*ATTIVITÀ DA SVOLGERE*:
A) Estrai alla lettera dall'intervista ai Coldplay il passo che va da "Stasera suonerete a" a "dei Coldplay cambierà.".
B) Riscrivi come elenco puntato il paragrafo dell'intervista ai Coldplay che inizia con "Sì, stiamo già pensando", conservandone i fatti principali.

*ESTRATTO SELEZIONATO*:
<<<<
In un pomeriggio assolato, i Coldplay si rilassano nel giardino dell'albergo che li ospita, a pochi passi da Piazza del Popolo. I clacson e il chiacchiericcio dei turisti restano fuori, una lontana eco. Corvi neri impagliati piantati sui tavolini vigilano immobili sui drink tenendo a debita distanza la minaccia che incombe dall'alto (piccioni et similia). La band ha concluso da poco il soundcheck al Foro Italico quando si presenta davanti alle penne e ai microfoni dei media italiani. A Rush Of Blood To The Head, il disco della consacrazione, è uscito da quasi un anno e il gruppo non è qui per fare promozione, ma trova il modo di concedersi comunque. Mentre l'ambito Chris Martin viene monopolizzato dai quotidiani, noi parliamo con Guy Berryman, bassista, che ci racconta le tappe di un anno forse irripetibile.

Guy, sei l'unico scozzese in una band di inglesi. Come immaginavi la tua vita quando andasti a Londra per il college?

In realtà, tutti noi siamo andati al college per incontrare altri musicisti, abbiamo avuto la stessa idea. E direi che siamo stati fortunati.

Oggi i Coldplay sono star del rock. Quali pensieri, quali sensazioni attraversano oggi la tua mente e, in generale, la band?

Siamo molto felici di essere arrivati fin qui e di essere quel che siamo. Quando ci siamo uniti, desideravamo diventare una band di successo.

Il lato peggiore del successo...

Non ci si può davvero lamentare di una vita così. Siamo sempre in giro per il mondo, è davvero difficile individuare qualcosa di cui lamentarsi. Per quanto mi riguarda, il lato negativo è che in alcuni alberghi non puoi bere una 'soda' quando ti pare, una delle cose che mi fa sentire meglio.

Stasera suonerete a Roma. Le recensioni dei vostri ultimi concerti raccontano di nuovi pezzi proposti dal vivo. In particolare, un up-tempo privo di titolo (con Chris Martin alla chitarra elettrica) e una ballata in perfetto stile Coldplay, Moses. Puoi dirmi qualcosa sulla direzione che sta prendendo la vostra musica?

Sì, stiamo già pensando al prossimo album. Entreremo in studio alla fine dell'anno, verso novembre o dicembre, e abbiamo già diverse canzoni e buone idee su cui lavorare. Alcune le abbiamo proposte dal vivo, come hai detto. Sarà un album sicuramente diverso dal precedente, non abbiamo nessuno intenzione di fare la stessa cosa per due volte di seguito. Il suono dei Coldplay cambierà.
>>>>
*DATI ESTRATTI*:
<<<<
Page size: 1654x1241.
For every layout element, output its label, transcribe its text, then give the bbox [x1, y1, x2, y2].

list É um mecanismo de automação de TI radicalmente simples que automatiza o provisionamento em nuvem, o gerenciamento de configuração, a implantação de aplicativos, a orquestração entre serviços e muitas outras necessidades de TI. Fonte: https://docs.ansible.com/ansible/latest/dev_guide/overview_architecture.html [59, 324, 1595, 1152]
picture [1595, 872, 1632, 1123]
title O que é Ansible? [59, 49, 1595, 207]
>>>>
*RISPOSTE SCRITTE*:
A)
Stasera suonerete a Roma. Le recensioni dei vostri ultimi concerti raccontano di nuovi pezzi proposti dal vivo. In particolare, un up-tempo privo di titolo (con Chris Martin alla chitarra elettrica) e una ballata in perfetto stile Coldplay, Moses. Puoi dirmi qualcosa sulla direzione che sta prendendo la vostra musica?

Sì, stiamo già pensando al prossimo album. Entreremo in studio alla fine dell'anno, verso novembre o dicembre, e abbiamo già diverse canzoni e buone idee su cui lavorare. Alcune le abbiamo proposte dal vivo, come hai detto. Sarà un album sicuramente diverso dal precedente, non abbiamo nessuno intenzione di fare la stessa cosa per due volte di seguito. Il suono dei Coldplay cambierà.

B)
- La band sta già pensando al prossimo album.
- L'ingresso in studio è previsto a fine anno, verso novembre o dicembre.
- Ci sono già diverse canzoni e buone idee su cui lavorare, alcune già proposte dal vivo.
- L'album sarà diverso dal precedente, perché la band non intende fare la stessa cosa due volte di seguito.
- Il suono dei Coldplay cambierà.